The brief says Plasencia, who was sentenced Dec. 3 after pleading guilty to four counts of distributing ketamine, “was not acting as a doctor.”
“Instead, he was a drug dealer, similar to the role played by defendants Chavez and Flemming.”
Perry saw Plasencia “for what he was in this case, namely, a drug dealer who happened to have an ‘MD’ after his name,” the brief said. “There was no fiduciary relationship in place and Perry did not provide the plaintiff with any insight as a treating physician.”
In short, Plasencia’s lawyers agree that doctors have positions of trust and have special skills, but they say “these qualities must be shown to ‘contribute in some important way,'” to the case, a standard they say does not apply in this case.
They called the presiding judge’s emphasis on Plasencia’s status as a doctor “incorrect,” arguing that his credentials “have nothing to do with the commission of drug crimes.”

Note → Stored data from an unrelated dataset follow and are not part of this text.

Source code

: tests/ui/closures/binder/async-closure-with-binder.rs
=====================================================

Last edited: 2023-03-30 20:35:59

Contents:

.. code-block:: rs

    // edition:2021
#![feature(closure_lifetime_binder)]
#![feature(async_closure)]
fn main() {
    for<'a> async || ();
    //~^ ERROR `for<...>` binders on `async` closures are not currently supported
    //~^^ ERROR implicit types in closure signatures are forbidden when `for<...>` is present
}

The 54-year-old actor, best known for playing Chandler Bing on the hit sitcom Friends she was found dead in the hot tub of the home she shared with her assistant, Kenneth Iwamasa, in October 2023, after a ketamine overdose.
According to court documents, Iwamasa bought the drugs and administered some of the injections, and it is reported that Perry told him to “shoot me big” on the day he died.
Court documents reveal that Plasencia admitted to distributing ketamine vials to Perry and Iwamasa in the days leading up to the actor’s death. Before one meeting with Perry on September 30, 2023, Placencia wrote to Chavez, who had admitted to receiving ketamine, writing, “I wonder how much this moron will pay.”
Matthew Perry’s live-in assistant was sentenced Wednesday to three years and five months in prison in connection with his 2023 ketamine overdose death. Outside court, Kenneth Iwamasa’s lawyer said his client was the victim of a power outage, while Perry’s manager said the actor ‘wanted to live.’